Details are everything. That’s also why the comparison to Hamilton's 2007 against Fernando Alonso at McLaren, or Leclerc going up against Sebastian Vettel at Ferrari, or Russell going up against Hamilton at Mercedes, is an argument that falls down against the slightest scrutiny.

Hamilton was a rookie when he was offered that McLaren drive in 2007. Yes, going up against Alonso – the double world champion – was an immense undertaking, and to have the confidence to take it on and then do the job that Hamilton did in 2007 in an unprecedented rookie campaign was nothing short of extraordinary.

At the same time you have to accept that Hamilton was a rookie so was not about to reject the chance to get into F1 with a team capable of fighting for the world championship. And Alonso was an incoming driver, not someone who had McLaren wrapped around his finger. It means it was simply a different set of circumstances to a hypothetical Red Bull move for Norris, and it’s blinkered to pretend otherwise.

It was similar for Albon going against Verstappen at Red Bull: he knew half a season into his F1 career, having never driven an F1 car before pre-season testing, meant his Red Bull chance was coming way too early. He wasn’t ready. But he couldn’t say no. He had no F1 prospects barely six months prior to that, so turning down a race-winning car was not an option.

While Leclerc and Russell got their big breaks in slightly different fashion, they still don’t compare to where Norris is now. Leclerc spent one season at Sauber performing heroics in a midfield car. Stepping up into Vettel’s Ferrari – the team Leclerc had dreamed of racing for since three years old – was a no-brainer.
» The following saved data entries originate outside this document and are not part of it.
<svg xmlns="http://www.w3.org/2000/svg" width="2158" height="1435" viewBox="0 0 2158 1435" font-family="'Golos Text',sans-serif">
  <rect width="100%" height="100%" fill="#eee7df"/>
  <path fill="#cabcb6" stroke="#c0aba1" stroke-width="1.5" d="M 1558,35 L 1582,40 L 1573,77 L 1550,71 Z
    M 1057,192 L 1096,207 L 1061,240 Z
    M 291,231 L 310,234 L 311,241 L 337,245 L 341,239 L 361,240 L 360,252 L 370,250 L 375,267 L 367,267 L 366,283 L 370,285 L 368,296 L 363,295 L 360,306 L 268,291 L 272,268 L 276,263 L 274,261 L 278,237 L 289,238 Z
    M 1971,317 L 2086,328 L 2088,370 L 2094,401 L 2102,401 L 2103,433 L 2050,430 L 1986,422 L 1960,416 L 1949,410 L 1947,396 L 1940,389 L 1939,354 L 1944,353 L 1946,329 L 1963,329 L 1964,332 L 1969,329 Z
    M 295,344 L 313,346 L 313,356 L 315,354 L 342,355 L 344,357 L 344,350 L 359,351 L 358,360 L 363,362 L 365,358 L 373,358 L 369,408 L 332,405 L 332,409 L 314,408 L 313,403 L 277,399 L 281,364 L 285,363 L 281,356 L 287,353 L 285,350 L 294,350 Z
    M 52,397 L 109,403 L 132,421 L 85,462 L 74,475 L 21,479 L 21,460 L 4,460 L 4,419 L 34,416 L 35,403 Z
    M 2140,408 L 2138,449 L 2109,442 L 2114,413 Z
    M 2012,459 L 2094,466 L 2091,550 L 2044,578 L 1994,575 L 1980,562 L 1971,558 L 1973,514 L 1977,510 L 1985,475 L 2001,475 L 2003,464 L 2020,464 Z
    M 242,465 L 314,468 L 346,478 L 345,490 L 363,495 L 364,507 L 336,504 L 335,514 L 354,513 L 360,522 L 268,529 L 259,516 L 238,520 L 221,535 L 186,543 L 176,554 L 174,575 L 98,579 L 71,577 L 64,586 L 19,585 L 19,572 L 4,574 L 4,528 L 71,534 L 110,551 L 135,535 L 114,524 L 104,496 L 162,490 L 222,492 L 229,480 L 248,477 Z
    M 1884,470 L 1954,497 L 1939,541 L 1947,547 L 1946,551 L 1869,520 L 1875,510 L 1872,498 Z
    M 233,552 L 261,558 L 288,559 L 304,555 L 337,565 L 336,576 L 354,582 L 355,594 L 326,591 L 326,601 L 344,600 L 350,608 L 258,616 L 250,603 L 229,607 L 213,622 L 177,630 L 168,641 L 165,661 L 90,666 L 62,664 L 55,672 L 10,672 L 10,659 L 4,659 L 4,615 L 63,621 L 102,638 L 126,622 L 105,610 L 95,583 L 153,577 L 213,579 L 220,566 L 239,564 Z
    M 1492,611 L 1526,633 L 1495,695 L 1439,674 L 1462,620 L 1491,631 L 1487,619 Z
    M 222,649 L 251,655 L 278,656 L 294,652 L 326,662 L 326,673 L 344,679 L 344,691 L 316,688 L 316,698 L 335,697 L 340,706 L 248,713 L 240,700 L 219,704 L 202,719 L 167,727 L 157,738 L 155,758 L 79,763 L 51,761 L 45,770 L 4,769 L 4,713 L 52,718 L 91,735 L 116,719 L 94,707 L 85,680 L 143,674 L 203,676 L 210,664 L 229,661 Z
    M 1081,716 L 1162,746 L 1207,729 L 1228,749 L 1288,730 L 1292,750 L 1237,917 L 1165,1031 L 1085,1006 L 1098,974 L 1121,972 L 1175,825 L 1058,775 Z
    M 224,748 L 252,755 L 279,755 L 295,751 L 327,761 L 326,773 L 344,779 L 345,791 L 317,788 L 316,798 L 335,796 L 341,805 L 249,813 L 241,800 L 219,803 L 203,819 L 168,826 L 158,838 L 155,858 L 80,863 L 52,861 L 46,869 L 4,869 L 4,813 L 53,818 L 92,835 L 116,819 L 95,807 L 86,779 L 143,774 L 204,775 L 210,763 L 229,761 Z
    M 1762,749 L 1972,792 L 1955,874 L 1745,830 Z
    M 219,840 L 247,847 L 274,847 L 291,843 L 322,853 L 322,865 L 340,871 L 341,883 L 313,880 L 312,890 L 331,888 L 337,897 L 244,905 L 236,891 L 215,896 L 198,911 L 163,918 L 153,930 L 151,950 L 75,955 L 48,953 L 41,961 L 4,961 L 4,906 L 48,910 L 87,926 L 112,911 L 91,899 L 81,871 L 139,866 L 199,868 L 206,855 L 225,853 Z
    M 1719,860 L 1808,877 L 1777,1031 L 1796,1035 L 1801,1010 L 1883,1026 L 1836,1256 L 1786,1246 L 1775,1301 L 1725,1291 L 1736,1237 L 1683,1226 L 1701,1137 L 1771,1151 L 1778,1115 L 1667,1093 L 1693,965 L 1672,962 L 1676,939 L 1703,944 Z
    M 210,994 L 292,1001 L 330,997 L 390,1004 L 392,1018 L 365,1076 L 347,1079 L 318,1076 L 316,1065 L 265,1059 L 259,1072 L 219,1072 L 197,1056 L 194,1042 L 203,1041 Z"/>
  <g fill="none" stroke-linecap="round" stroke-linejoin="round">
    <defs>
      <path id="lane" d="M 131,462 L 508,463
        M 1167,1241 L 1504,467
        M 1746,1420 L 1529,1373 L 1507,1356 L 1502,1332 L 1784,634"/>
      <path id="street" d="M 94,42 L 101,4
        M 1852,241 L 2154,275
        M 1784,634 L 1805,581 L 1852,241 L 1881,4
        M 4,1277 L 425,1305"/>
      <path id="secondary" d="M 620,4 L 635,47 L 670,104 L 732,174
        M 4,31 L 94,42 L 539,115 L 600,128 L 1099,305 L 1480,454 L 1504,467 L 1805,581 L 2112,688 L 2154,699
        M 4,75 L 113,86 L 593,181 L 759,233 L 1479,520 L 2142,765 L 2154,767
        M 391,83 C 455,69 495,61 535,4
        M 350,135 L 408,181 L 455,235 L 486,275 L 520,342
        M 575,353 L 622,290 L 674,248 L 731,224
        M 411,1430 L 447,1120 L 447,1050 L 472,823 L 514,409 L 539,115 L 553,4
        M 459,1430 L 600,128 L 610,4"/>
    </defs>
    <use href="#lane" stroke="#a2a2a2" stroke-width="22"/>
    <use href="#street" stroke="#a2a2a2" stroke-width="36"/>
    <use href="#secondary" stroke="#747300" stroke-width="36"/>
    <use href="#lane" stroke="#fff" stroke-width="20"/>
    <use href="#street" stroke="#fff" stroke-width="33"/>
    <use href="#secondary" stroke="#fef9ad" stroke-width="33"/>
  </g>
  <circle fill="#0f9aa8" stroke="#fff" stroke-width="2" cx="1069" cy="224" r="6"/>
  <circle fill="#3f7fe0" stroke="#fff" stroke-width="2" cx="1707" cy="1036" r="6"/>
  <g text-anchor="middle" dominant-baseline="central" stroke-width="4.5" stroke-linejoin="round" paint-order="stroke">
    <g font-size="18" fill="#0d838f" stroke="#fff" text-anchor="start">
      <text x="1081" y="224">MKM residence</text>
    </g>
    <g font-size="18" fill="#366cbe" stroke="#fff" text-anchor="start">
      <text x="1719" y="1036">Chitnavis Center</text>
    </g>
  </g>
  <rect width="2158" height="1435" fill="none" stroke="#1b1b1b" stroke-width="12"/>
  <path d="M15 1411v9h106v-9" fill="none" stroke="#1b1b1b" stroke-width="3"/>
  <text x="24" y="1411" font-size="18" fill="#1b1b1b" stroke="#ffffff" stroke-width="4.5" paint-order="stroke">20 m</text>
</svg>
The same went for George Russell, going from Williams to Mercedes - even against Hamilton, it was the chance Russell had been waiting three years for.

And truth be told he probably thought Hamilton would not stick around as long as he ultimately has.

The point is that the comparisons drawn are so different to Norris being in his sixth season at McLaren, a team that has given him multiple podium finishes, looks to be on a trajectory for even better things in the medium-term, and is where he knows emphatically he does not have to fear preferential treatment for his team-mate.

Norris believes that where he is now is where he can get the best out of himself, while lining everything else up to fight for a world championship.

And if he gets into that scenario, Norris believes he is ready to take on the likes of Verstappen and Hamilton in a straight fight.

There is nothing unambitious about that.